Serani cited Martha Manning’s description of depression in her 1995 memoir, Undercurrents: A Life Beneath the Surface, as the most powerful she’s ever read:
“Depression is such a cruel punishment. There are no fevers, no rashes, no blood tests to send people scurrying in concern, just the slow erosion of the self, as insidious as cancer. And like cancer, it is essentially a solitary experience: a room in hell with only your name on the door.”
Today, Serani is in remission. She takes medication, participates in psychotherapy and prioritizes her self-care.
Alexa Winchell cited Andrew Solomon’s quote from his book The Noonday Demon as an apt description: “The opposite of depression is not happiness; it is vitality.” She described her own state as being “fundamentally slowed.”
She also noted that depression is “not only a dark night of the soul, but a soul gone dark.” In her journal she recently wrote: “My light is deathly dimmed.”
She further explained: “I’ve lived with major depression since infancy due to a very premature birth in the late 1950s, anoxia, and three months’ isolative incubation without any bonding with my mother. Consumptive metabolic exhaustion is my brain’s functional baseline; I experience the injuries of mentation (thinking, behavior, emotional expression) as the tip of the iceberg. If mood is our brain’s weather, metabolism is its climate, and mental processes are the patterns that set the weather into expression.”
Today, Winchell’s mantra is “One breath at a time.”
Ruth C. White
“Depression is a dark cloud that overshadows everything and rains down either showers or sprinkles on my head,” said Ruth C. White, Ph.D, MPH, MSW, a mental health activist and clinical associate professor in the School of Social Work at the University of Southern California.

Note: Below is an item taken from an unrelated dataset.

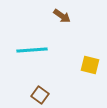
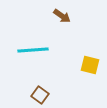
cyan line: moved 1 px right
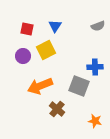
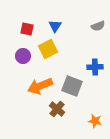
yellow square: moved 2 px right, 1 px up
gray square: moved 7 px left
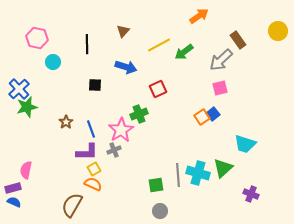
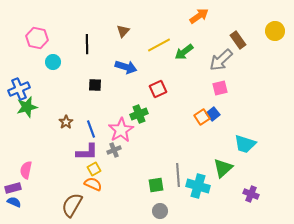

White typically has a lot of energy but when depression strikes, her energy evaporates. Her brain becomes foggy, and the physical debilitation feels like paralysis. The worst part is not knowing if the depression will last for two days or a year, she said.
She further noted:
Sometimes I ache all over. It is frustrating because my life is good and so to feel no control over feelings of overwhelming sadness that makes me want to cry, makes me feel helpless. I want to stay under the covers because every thought and every movement requires immense amounts of energy.
Some days just trying to get to the kitchen to eat seems like an impossible task. And without food the energy loss deepens. My lifeline is my smartphone through which I can stay in touch with the world, even though, sometimes, even texting is exhausting. But I can answer emails and watch Netflix, though, sometimes I can’t even focus enough to watch television so I lie in bed like an empty shell because depression takes me away from myself.
And then it lifts and it’s like it didn’t happen and yet I live knowing that the cloud can come back and dump on me again and rob me of my very active and social life and my career as an intellectual.
Some days White feels “weak” because she’s unable to deal with life’s simple tasks. “And yet I know I am strong because I come out the other side alive and ready to take on life, again.”
As Borchard writes in this beautiful piece:
“I wish people knew that depression is complex, that it is a physiological condition with psychological and spiritual components, and therefore can’t be forced into any neat and tidy box, that healing needs to come from lots of kinds of sources and that every person’s recovery is different…I wish people knew, more than anything else, that there is hope.”